Commander of the Chengdu Military Region Air Force
- In office July 2003 – 2013
- Preceded by: Wang Chaoqun
- Succeeded by: Zhan Houshun

Personal details
- Born: 1949 (age 76–77) Muling, Heilongjiang, China
- Party: Chinese Communist Party
- Alma mater: PLAAF No. 7 Aviator School

Military service
- Allegiance: China
- Branch/service: People's Liberation Army Air Force
- Years of service: 1966–2013
- Rank: Lieutenant General

= Fang Dianrong =

Retired lieutenant general from China

Fang Dianrong (方殿荣; born 1949) is a retired lieutenant general (zhong jiang) of the People's Liberation Army Air Force (PLAAF) of China. He served as commander of the Chengdu Military Region Air Force and deputy commander of the Chengdu MR from 2003 to 2013.

==Biography==
Fang Dianrong was born in Muling, Heilongjiang Province.

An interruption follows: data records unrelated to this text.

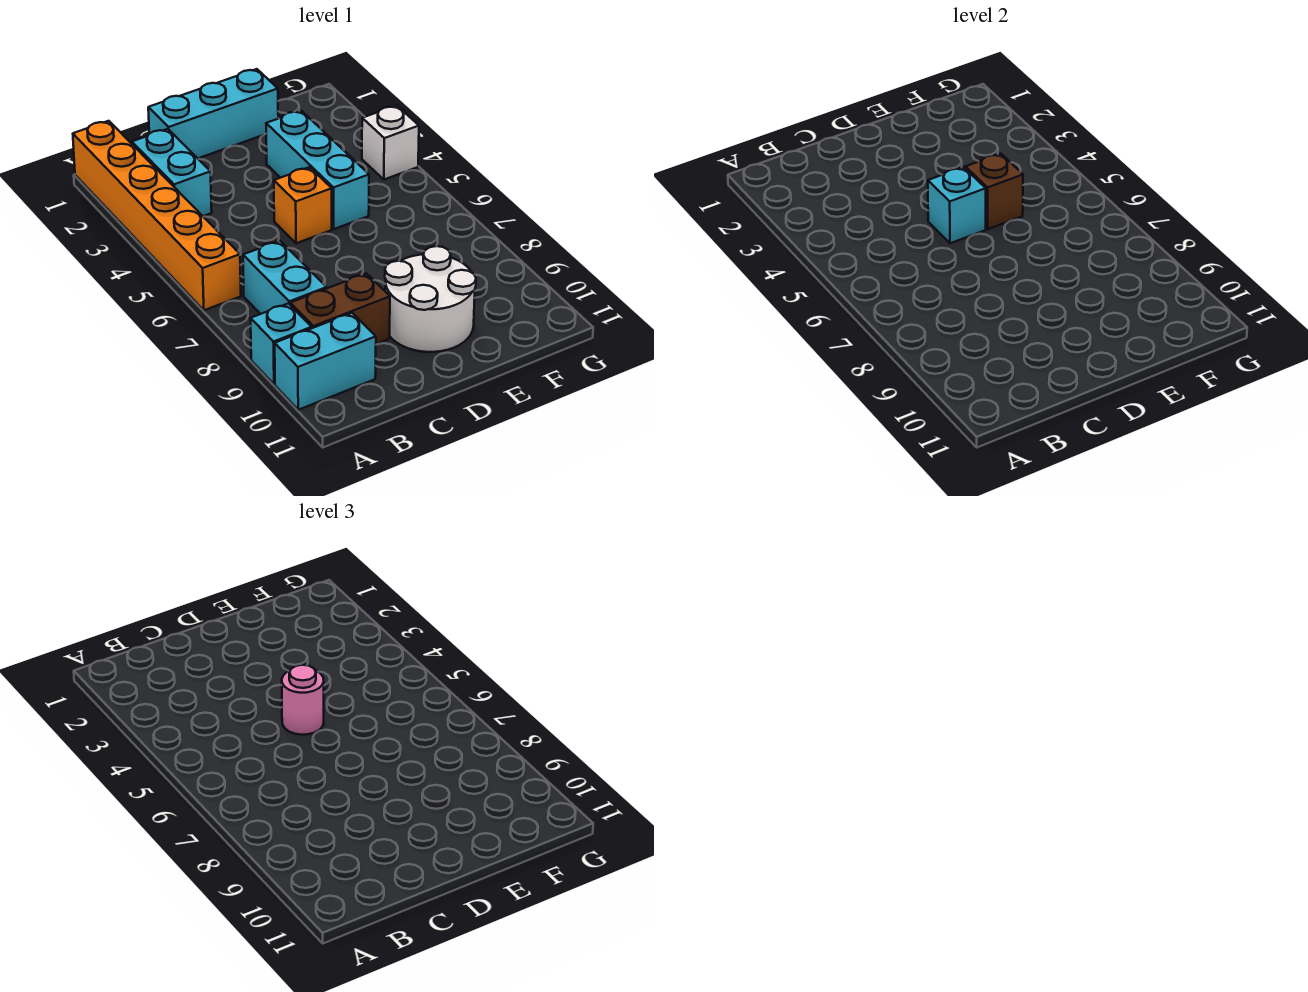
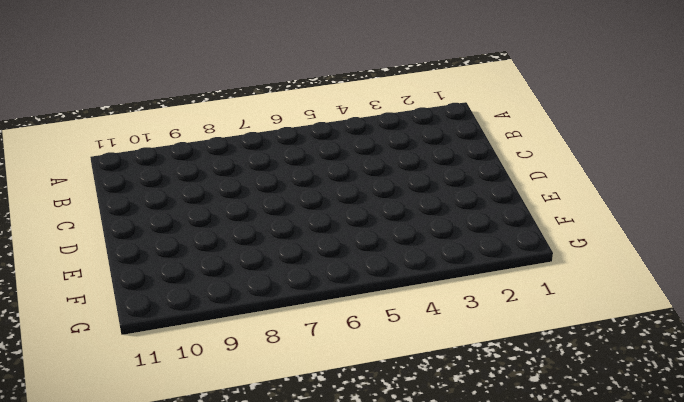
none -> orange brick A1:A6 level 1
none -> cyan brick A9 level 1
none -> cyan brick A10:B10 level 1

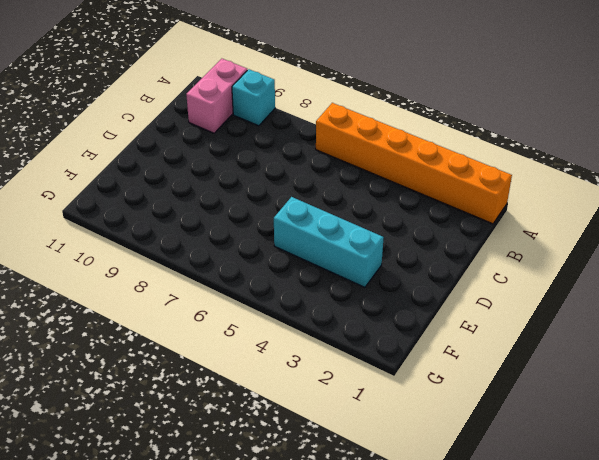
pink brick A10:B10 level 1 -> cyan brick A10:B10 level 1
none -> cyan brick B2:B3 level 1
none -> cyan brick B7:B8 level 1
none -> brown brick B9:C9 level 1

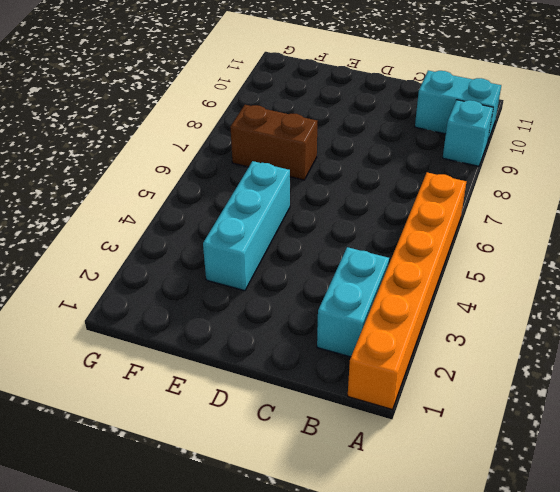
brown brick E7:F7 level 1 -> brown brick B9:C9 level 1
none -> cyan brick B7:B8 level 1
none -> cyan brick C1:E1 level 1
none -> orange brick D5 level 1

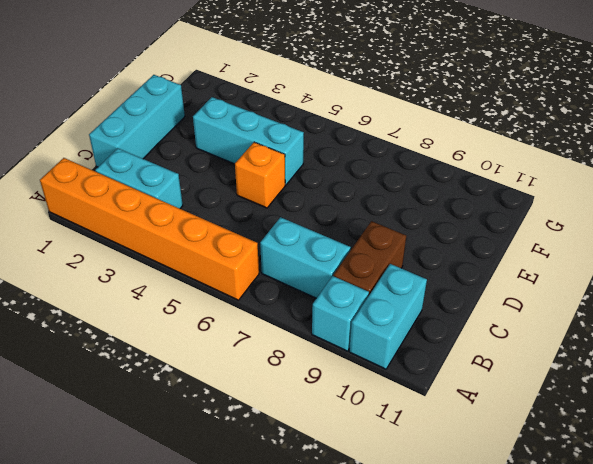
none -> white round brick D9:E10 level 1
none -> white brick G4 level 1
none -> cyan brick D5 level 2

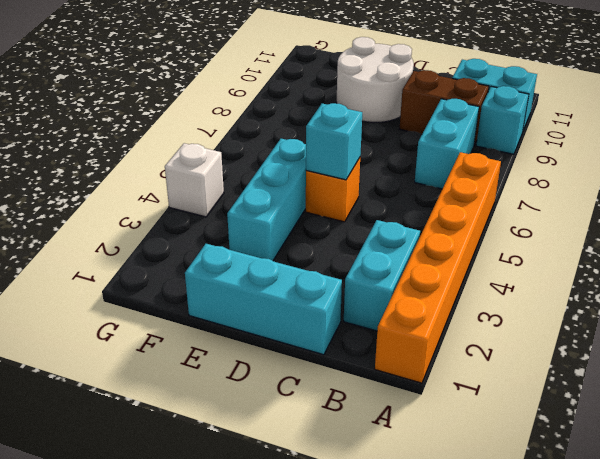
none -> brown brick E5 level 2
none -> pink round brick D5 level 3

He enlisted in the PLAAF in July 1966, and was trained at the PLAAF No. 7 Aviator School. Starting in 1969 he served as a fighter pilot in the 18th Fighter Division, and later rose to deputy commander of the 7th Corps, and commander of the 9th Corps. He was then promoted to chief of staff of the Chengdu Military Region Air Force (MRAF), and deputy commander. He attained the rank of major general in 1996. In July 2003, he became commander of the Chengdu MRAF and concurrently deputy commander of the Chengdu MR. A year later he was promoted to the rank of lieutenant general. He served in the positions until early 2013, when he was replaced by Zhan Houshun.